Внешне в Нем никаких изменений не произошло. Никто рядом с ним не возник. На домашних концертах по-прежнему присутствовала жена и разгоняла особо рьяных поклонниц. А вот играть Он стал определенно лучше, по каким-то меценатски-губернаторским каналам Ему даже выделили особо ценную скрипку, не Амати, но все же. Пригласили оркестр в Германию и выделили студию для записи диска. Кстати, и на иконы обратили внимание. И в Германии интересовались, и у нас в городе выставка была и в известный подмосковный монастырь епархия приобрела икону.
           Целый год ваза внутри Него сияла янтарным светом, напрочь потеряв свой изначальный нежно-розовый цвет. А потом оркестр снова поехал в город N.
           И опять скрипка, теперь уже ценная, старинная, звучала феерически. Говорят, что после этого, некоторые уверовали в Бога, кто-то излечился чуть ли не от  рака, кто-то полностью изменил жизнь, бросив все и вернувшись к давно забытым мечтам. Не знаю, не проверяла. Но в Его жизни опять ничего не изменилось.
           Только через месяц вторая ваза исчезла. Совсем. Даже и тени от нее не осталось. Когда я увидела это, мне стало не по себе, сердце похолодело. А Его ваза потускнела, потеряла янтарный свет и стала какой-то пепельно-серой, как будто сгоревшей. И никогда больше не вернулась к первоначальному нежно-розовому. И вторая ваза больше не появлялась. А внутри Него снова нарисовалась «прорва».
           Страшно подумать, что могло произойти со второй вазой. Случилось ли с ней что-то физически или психологически, или ее, действительно, больше нет в этом мире.

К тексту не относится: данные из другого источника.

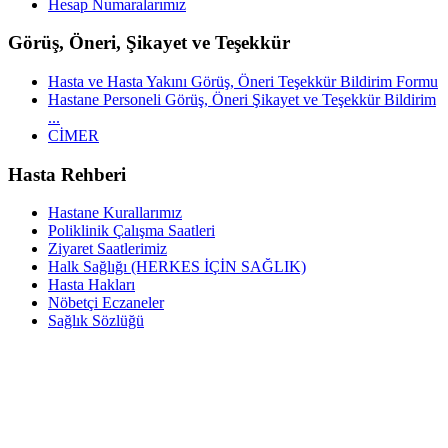
Hesap Numaralarımız
Görüş, Öneri, Şikayet ve Teşekkür
Hasta ve Hasta Yakını Görüş, Öneri Teşekkür Bildirim Formu
Hastane Personeli Görüş, Öneri Şikayet ve Teşekkür Bildirim
...
CİMER
Hasta Rehberi
Hastane Kurallarımız
Poliklinik Çalışma Saatleri
Ziyaret Saatlerimiz
Halk Sağlığı (HERKES İÇİN SAĞLIK)
Hasta Hakları
Nöbetçi Eczaneler
Sağlık Sözlüğü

           И что произошло в городе N, остается только догадываться. Скорее всего, ничего и не было. Я думаю, что по натуре вторая ваза была женщиной тонкой и нежной, не может быть другим человек, носящий в себе хрупкую вазу. И, полагаю, никакой «прорвы» внутри нее не имелось. А такая женщина вряд ли бы решилась подойти к Нему близко, тем более, что с Его стороны никаких намеков и быть не могло, не такой Он человек, чтобы демонстрировать открыто, что там у Него в душе творится. Лучше сидеть себе и мечтать тихонько, и не дай Бог, чтобы мечта осуществилась, иначе это и не мечта вовсе и вдохновить ни что не может и вести за собой не способна. И даже если бы она, преодолев свою природную скромность, и  решилась бы каким-то образом проникнуть за кулисы, я думаю, Он бы сбежал от нее в окно, как Подколесин из гоголевской «Женитьбы». Чтобы мечту не разрушать или по каким другим, более земным, причинам.      

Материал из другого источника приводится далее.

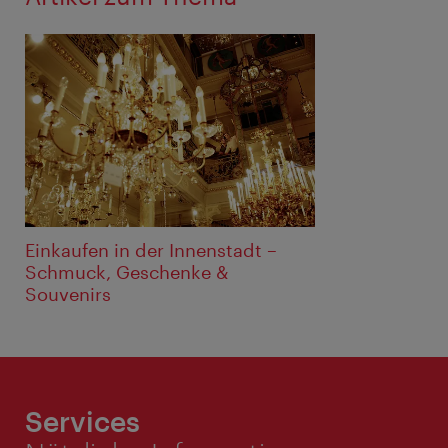
Einkaufen in der Innenstadt –
Schmuck, Geschenke &
Souvenirs
Services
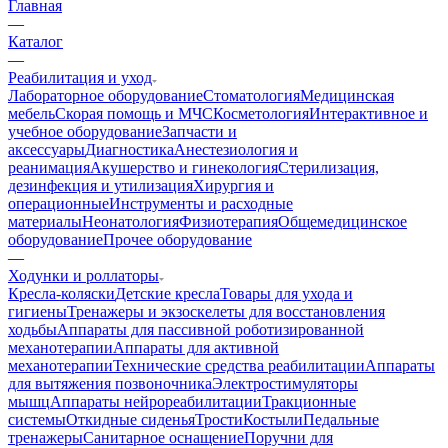
Главная
—
Каталог
—
Реабилитация и уход
Лабораторное оборудование
Стоматология
Медицинская
мебель
Скорая помощь и МЧС
Косметология
Интерактивное и
учебное оборудование
Запчасти и
аксессуары
Диагностика
Анестезиология и
реанимация
Акушерство и гинекология
Стерилизация,
дезинфекция и утилизация
Хирургия и
операционные
Инструменты и расходные
материалы
Неонатология
Физиотерапия
Общемедицинское
оборудование
Прочее оборудование
—
Ходунки и роллаторы
Кресла-коляски
Детские кресла
Товары для ухода и
гигиены
Тренажеры и экзоскелеты для восстановления
ходьбы
Аппараты для пассивной роботизированной
механотерапии
Аппараты для активной
механотерапии
Технические средства реабилитации
Аппараты
для вытяжения позвоночника
Электростимуляторы
мышц
Аппараты нейрореабилитации
Тракционные
системы
Откидные сиденья
Трости
Костыли
Педальные
тренажеры
Санитарное оснащение
Поручни для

            Но я все-таки думаю, что она этого не сделала. Потому что нет ничего более оскорбительного для женщины, чем найти свою вторую вазу (или половинку, кому  что нравится) и оказаться ему не нужной. Хорошо, конечно, виртуозно исполнять прекрасную музыку на скрипке или на гитаре, или еще на каком инструменте, для любимой, пусть даже и платонически, женщины. Но ведь женщин в зале сидело много, а музыка – она не открытка, на ней не написано, кому она предназначена. И совсем другое – хоть что-то для этой самой женщины сделать. Хотя бы заметить ее как-то, что ли. Не знаю, честно говоря, тут мне ничего конкретного в голову не приходит. Но ведь Он – мужчина, мог бы и сообразить что-нибудь. Другого случая могло бы и не представиться.
            Поэтому, полагаю я, пошла она себе спокойно, вернее не спокойно, не до спокойствия  тут, домой после концерта к своим детям и мужу. Если таковой имелся. Да уж лучше бы имелся, потому что в данном случае для здоровья и душевного равновесия полезней синица в руках, чем такой журавль, которого с неба все равно никакими способами не сманишь. И что с ней дальше произошло, мне не ведомо. Или смирилась она, наотрез отказавшись, от природой созданной для нее второй вазы, или затосковала и…
            Во всей этой истории меня утешает одно. То, что сама я – предмет абсолютно непарный, нефритовый ритуальный сосуд из пирамид Мачу-Пикчу или Куско. Хотя… Кто его знает. Это ведь только мое представление. Себя-то я со стороны не вижу.